Air tickets behind 78% of fraud, ACTA says


Air tickets behind 78% of fraud, ACTA says

The Association of Tour Operators of Quebec (ATOQ), the Association of Canadian Travel Agencies (ACTA), and the Canadian Association of Tour Operators (CATO), have released the results of a 2018 Q1 fraud survey.

The survey was carried out using LogiMonde's Quick Presse distribution system, where, upon clicking an embedded link, 26,179 subscribers were reached.

Just over 500 respondents (327 English 183 French) completed the survey which was designed to gather general feedback from frontline staff.

A few key findings from this survey include:

  • Main source of fraud: air tickets at 78 per cent
  • Fraud frequency: eight per cent of agents affected
  • Main fraud defense strategy: refuse sales
  • Fraud analysis tools: 88 per cent manual
  • A growing frustration among front line agents about lack of fraud prevention tools.

"These survey results clearly show the fraud challenge travel agents are facing on a daily basis," said Wendy Paradis, president, ACTA. "I am happy that we are able to work with our travel industry partners, the ATOQ and CATO, to build solutions which will create a more secure environment for us all."

The survey results indicate that 8 per cent of agents have suffered a case of credit card fraud within the last 12 months.

Airlines are moving aggressively to protect their revenues by implementing fraud protection tools for their direct to consumer sales channels.
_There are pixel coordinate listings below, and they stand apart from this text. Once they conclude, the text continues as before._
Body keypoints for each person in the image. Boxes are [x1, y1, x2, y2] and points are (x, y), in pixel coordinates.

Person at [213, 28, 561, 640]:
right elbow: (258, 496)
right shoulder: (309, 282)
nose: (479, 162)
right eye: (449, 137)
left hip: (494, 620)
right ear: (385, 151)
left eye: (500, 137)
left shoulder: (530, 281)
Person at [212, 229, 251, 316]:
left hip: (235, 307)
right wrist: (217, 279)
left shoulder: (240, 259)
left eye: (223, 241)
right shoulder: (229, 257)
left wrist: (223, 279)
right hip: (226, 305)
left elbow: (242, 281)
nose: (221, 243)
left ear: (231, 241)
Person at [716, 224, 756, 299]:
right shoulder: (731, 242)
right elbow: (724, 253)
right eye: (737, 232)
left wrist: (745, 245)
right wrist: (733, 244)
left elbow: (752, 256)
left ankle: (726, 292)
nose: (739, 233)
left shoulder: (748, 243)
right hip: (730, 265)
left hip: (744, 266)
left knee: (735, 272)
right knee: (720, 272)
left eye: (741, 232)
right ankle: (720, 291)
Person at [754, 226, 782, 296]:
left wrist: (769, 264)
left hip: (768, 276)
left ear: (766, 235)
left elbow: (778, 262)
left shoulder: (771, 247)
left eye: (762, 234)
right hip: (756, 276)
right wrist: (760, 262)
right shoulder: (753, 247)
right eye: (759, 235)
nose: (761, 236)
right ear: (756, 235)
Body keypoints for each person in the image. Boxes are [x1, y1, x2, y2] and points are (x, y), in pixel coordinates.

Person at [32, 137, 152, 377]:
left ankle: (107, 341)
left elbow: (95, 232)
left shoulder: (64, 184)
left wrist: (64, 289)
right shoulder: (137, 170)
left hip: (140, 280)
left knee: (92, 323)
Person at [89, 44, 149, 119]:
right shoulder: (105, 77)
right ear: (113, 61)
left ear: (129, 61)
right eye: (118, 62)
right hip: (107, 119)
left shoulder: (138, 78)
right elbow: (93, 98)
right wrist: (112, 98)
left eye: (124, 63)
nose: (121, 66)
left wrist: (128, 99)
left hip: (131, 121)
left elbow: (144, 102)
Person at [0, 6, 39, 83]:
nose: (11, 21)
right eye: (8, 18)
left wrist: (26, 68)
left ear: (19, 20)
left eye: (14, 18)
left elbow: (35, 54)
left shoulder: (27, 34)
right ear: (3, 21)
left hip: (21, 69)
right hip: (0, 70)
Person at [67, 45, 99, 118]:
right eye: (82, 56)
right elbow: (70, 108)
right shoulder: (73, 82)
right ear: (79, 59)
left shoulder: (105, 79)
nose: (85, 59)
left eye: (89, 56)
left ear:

Another big driver of the increase in online fraud is the implementation of the EMV chip and pin in the USA. Since physical card counterfeiting is increasingly difficult, fraudsters shift to the online environment to maintain their profits.

What does fraud look like?

Booking airfare is where most fradulent activity takes place. The 2018 study of Global Airline Online Fraud Management indicates that on average 3.8 per cent of all online reservations are cancelled for suspected fraud.

Airline tickets are the single biggest source of fraud at 78 per cent and are followed by vacation packages at 17 per cent.

Given the workflow procedures used by the traditional “bricks and mortar” travel agencies, there are almost no fraud prevention tools available on the market today. Protection is almost entirely dependent on the agents own “street smarts” and their ability to sniff out trouble. Almost 88 per cent of respondents indicated that either the owner/manager would review the file or that another manual process was used.

Staying ahead of the game

More than 63 per cent of those surveyed stated that fraud awareness campaigns are being carried out in their offices. Since that still leaves 37% who are not given formal training, it's easy for fraud to slip through the cracks.

According to Statistics Canada, in 2016 there were just over 140 million passengers enplaned or deplaned in Canada; this level of activity makes control difficult and provides criminals with many opportunities for fraud.

While the current fraud environment is challenging, there are solutions on the horizon which should improve protection for the Canadian travel distribution network. Credit card companies like Visa and MasterCard want both the credit card holders and the merchants accepting cards to be able to operate in a secure environment.

Starting in late 2018 and coming on strong in 2019, the travel industry will have the option to benefit from the newest version of the fraud security software (3DS 2.0) being made available by the major credit card brands.